Task brief
Go through the entries below and pick out every line with "Bach".
<<<<
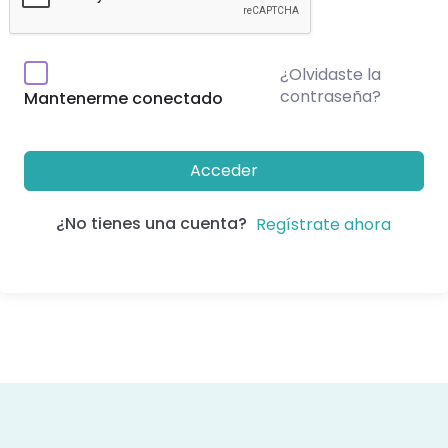
¿Olvidaste la
contraseña?
Mantenerme conectado
Acceder
¿No tienes una cuenta?
Regístrate ahora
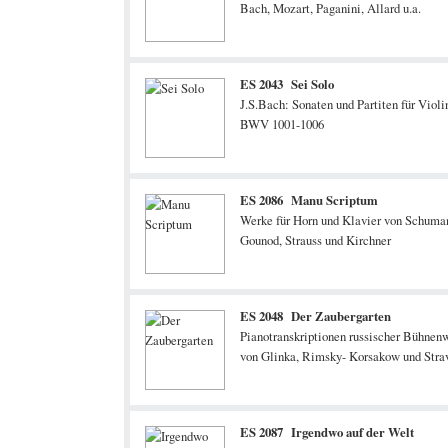
Bach, Mozart, Paganini, Allard u.a.
ES 2043 Sei Solo
J.S.Bach: Sonaten und Partiten für Violi
BWV 1001-1006
ES 2086 Manu Scriptum
Werke für Horn und Klavier von Schuma
Gounod, Strauss und Kirchner
ES 2048 Der Zaubergarten
Pianotranskriptionen russischer Bühnen
von Glinka, Rimsky- Korsakow und Stra
ES 2087 Irgendwo auf der Welt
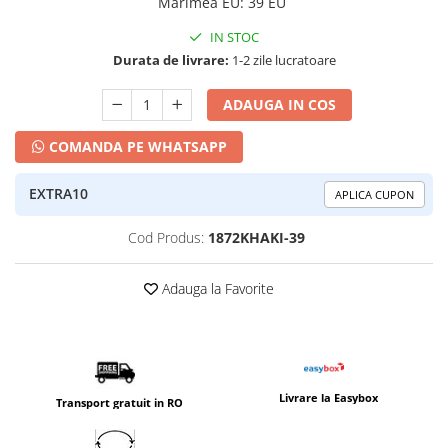
Marimea EU
:
39 EU
IN STOC
Durata de livrare:
1-2 zile lucratoare
ADAUGA IN COS
COMANDA PE WHATSAPP
EXTRA10
APLICA CUPON
Cod Produs:
1872KHAKI-39
Adauga la Favorite
Livrare la Easybox
Transport gratuit in RO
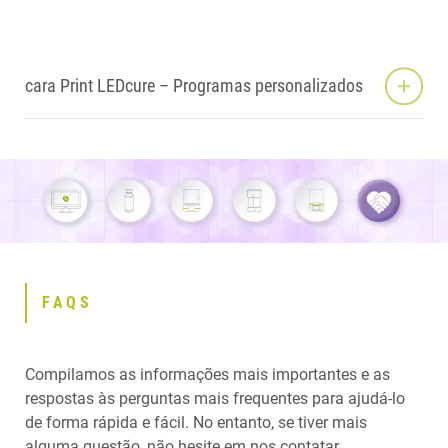
cara Print LEDcure – Programas personalizados
FAQS
Compilamos as informações mais importantes e as
respostas às perguntas mais frequentes para ajudá-lo
de forma rápida e fácil. No entanto, se tiver mais
alguma questão, não hesite em nos contatar.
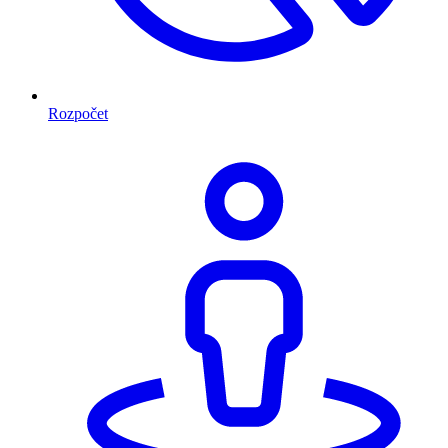
Rozpočet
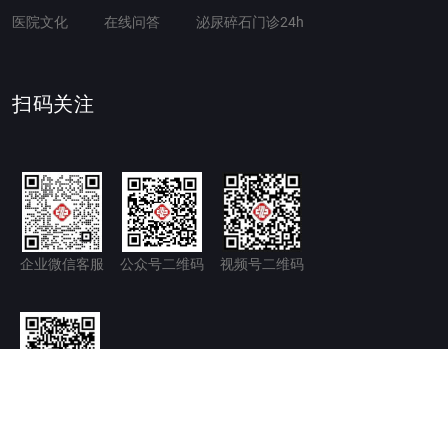
医院文化
在线问答
泌尿碎石门诊24h
扫码关注
企业微信客服
公众号二维码
视频号二维码
官方微博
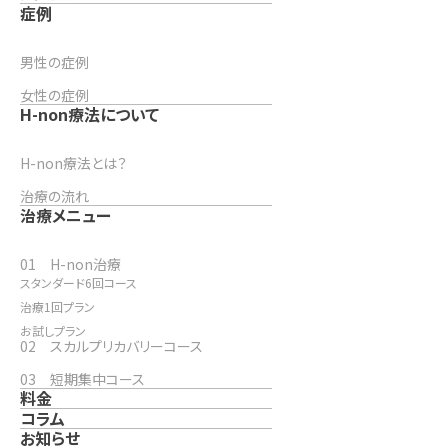
症例
男性の症例
女性の症例
H-non療法について
H-non療法とは？
治療の流れ
治療メニュー
01 H-non治療
スタンダード6回コース
治療1回プラン
お試しプラン
02 スカルプリカバリーコース
03 短期集中コース
料金
コラム
お知らせ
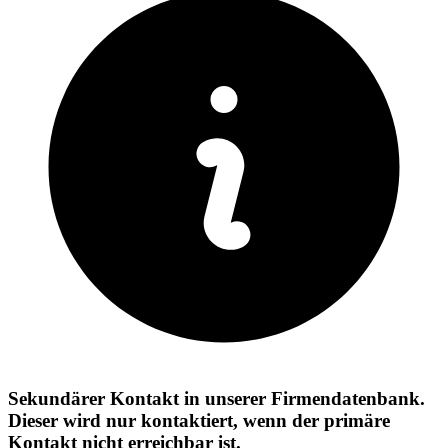
Sekundärer Kontakt in unserer Firmendatenbank.
Dieser wird nur kontaktiert, wenn der primäre
Kontakt nicht erreichbar ist.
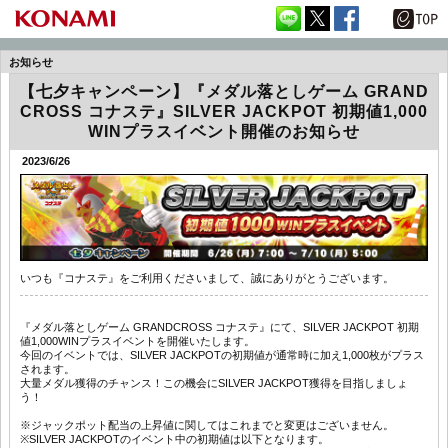
お知らせ
【七夕キャンペーン】『メダル落としゲーム GRAND
CROSS コナステ』SILVER JACKPOT 初期値1,000
WINプラスイベント開催のお知らせ
2023/6/26
いつも『コナステ』をご利用くださいまして、誠にありがとうございます。
『メダル落としゲーム GRANDCROSS コナステ』にて、SILVER JACKPOT 初期
値1,000WINプラスイベントを開催いたします。
今回のイベントでは、SILVER JACKPOTの初期値が通常時に加え1,000枚がプラス
されます。
大量メダル獲得のチャンス！この機会にSILVER JACKPOT獲得を目指しましょ
う！
※ジャックポット配当の上昇値に関してはこれまでと変更はございません。
※SILVER JACKPOTのイベント中の初期値は以下となります。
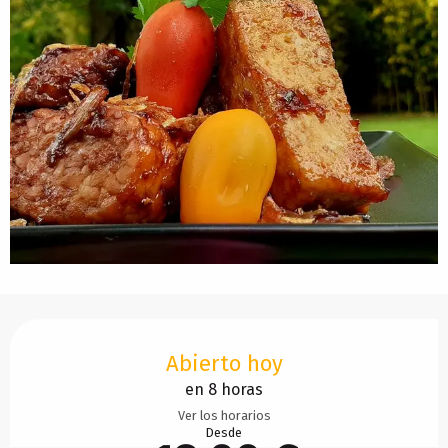
Horarios y datos de contacto
Abierto hoy
en 8 horas
Ver los horarios
Desde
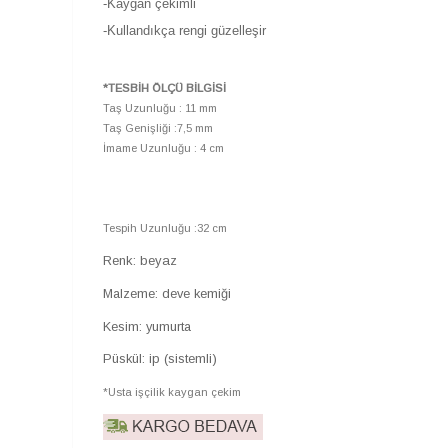
-Kaygan çekimli
-Kullandıkça rengi güzelleşir
*TESBİH ÖLÇÜ BİLGİSİ
Taş Uzunluğu : 11 mm
Taş Genişliği :7,5 mm
İmame Uzunluğu : 4 cm
Tespih Uzunluğu :32 cm
Renk: beyaz
Malzeme: deve kemiği
Kesim: yumurta
Püskül: ip (sistemli)
*Usta işçilik kaygan çekim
>>>>
Output of the task
Bach, Mozart, Paganini, Allard u.a.
J.S.Bach: Sonaten und Partiten für Violi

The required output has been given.